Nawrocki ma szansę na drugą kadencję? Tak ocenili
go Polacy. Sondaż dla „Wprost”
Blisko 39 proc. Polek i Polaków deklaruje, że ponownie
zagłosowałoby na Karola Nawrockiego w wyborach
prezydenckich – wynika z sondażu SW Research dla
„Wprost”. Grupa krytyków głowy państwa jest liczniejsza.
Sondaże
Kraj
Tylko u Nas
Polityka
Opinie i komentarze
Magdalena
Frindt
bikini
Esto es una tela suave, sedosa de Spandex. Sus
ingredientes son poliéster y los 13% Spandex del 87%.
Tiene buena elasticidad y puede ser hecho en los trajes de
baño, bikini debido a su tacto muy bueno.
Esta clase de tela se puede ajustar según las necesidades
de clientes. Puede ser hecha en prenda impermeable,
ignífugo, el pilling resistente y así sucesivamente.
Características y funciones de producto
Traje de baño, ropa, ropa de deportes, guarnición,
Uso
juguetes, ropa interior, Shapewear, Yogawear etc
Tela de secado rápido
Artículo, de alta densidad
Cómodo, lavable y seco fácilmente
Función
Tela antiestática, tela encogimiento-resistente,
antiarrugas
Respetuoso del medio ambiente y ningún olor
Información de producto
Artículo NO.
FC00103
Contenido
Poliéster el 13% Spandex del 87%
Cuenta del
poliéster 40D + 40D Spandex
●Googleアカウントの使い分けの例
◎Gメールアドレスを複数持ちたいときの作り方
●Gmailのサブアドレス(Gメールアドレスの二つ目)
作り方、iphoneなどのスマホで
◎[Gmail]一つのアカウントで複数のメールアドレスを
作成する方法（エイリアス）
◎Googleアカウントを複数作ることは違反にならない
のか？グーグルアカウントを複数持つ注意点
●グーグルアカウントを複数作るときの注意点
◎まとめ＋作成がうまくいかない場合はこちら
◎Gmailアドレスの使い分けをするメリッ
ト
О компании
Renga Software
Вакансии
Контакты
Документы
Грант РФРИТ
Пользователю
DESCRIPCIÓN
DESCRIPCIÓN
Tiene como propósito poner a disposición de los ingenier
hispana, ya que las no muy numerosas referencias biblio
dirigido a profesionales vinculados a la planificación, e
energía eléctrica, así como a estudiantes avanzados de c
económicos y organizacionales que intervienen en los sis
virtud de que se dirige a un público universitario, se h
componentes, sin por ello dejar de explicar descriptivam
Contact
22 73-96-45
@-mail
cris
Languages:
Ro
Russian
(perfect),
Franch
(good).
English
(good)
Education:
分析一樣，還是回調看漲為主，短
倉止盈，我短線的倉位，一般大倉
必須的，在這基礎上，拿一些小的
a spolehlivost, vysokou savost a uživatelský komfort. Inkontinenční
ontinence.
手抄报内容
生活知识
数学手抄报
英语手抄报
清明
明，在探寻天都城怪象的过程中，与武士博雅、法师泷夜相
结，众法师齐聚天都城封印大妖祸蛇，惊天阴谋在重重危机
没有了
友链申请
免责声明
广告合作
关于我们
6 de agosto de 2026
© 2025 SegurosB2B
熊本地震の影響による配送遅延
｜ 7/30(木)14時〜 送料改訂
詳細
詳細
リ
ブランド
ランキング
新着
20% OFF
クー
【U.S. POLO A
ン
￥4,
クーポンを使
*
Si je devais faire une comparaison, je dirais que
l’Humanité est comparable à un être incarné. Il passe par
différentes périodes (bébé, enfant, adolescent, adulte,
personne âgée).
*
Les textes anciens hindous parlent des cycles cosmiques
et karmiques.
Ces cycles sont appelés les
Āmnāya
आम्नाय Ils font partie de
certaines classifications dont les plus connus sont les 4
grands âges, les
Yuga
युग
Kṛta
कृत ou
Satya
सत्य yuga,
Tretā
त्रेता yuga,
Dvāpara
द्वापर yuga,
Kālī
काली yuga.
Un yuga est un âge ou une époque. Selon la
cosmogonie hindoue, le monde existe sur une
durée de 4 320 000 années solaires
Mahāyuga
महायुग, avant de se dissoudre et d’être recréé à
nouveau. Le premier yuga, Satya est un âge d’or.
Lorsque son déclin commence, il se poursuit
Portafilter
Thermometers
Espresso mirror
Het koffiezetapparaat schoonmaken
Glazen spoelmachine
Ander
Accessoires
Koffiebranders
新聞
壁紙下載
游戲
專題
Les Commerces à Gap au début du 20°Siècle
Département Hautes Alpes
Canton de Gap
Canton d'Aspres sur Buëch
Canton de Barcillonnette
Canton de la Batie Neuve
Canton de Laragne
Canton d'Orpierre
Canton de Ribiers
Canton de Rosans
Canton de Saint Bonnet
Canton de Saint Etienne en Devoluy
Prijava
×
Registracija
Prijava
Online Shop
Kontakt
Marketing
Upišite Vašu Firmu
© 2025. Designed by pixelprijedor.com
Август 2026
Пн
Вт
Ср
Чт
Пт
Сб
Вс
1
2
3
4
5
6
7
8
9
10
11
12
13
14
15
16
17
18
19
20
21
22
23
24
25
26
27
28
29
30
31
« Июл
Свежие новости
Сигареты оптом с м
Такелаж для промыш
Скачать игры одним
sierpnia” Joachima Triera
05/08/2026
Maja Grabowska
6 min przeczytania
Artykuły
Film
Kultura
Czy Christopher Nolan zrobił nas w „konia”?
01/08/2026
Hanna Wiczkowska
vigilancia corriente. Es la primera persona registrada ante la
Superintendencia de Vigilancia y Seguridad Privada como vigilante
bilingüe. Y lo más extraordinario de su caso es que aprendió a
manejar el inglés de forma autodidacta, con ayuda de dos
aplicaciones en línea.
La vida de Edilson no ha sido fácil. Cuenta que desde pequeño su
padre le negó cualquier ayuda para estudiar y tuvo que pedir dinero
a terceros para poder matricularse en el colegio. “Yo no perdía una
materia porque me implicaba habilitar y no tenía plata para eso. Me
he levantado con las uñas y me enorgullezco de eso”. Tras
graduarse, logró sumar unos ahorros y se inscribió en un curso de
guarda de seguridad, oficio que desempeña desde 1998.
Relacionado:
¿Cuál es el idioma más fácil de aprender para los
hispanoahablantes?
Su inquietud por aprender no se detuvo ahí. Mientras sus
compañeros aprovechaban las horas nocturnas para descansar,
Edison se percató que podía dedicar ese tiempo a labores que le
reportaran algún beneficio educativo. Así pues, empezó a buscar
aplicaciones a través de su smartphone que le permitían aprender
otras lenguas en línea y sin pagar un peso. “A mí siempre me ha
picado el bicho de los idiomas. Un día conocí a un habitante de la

────────

> [TASK DESCRIPTION]:
Only the lines from the one with "guarda de seguridad, oficio" through the last line above should be restated, word for word.

> [SOLUTION TO THIS EXERCISE]:
guarda de seguridad, oficio que desempeña desde 1998.
Relacionado:
¿Cuál es el idioma más fácil de aprender para los
hispanoahablantes?
Su inquietud por aprender no se detuvo ahí. Mientras sus
compañeros aprovechaban las horas nocturnas para descansar,
Edison se percató que podía dedicar ese tiempo a labores que le
reportaran algún beneficio educativo. Así pues, empezó a buscar
aplicaciones a través de su smartphone que le permitían aprender
otras lenguas en línea y sin pagar un peso. “A mí siempre me ha
picado el bicho de los idiomas. Un día conocí a un habitante de la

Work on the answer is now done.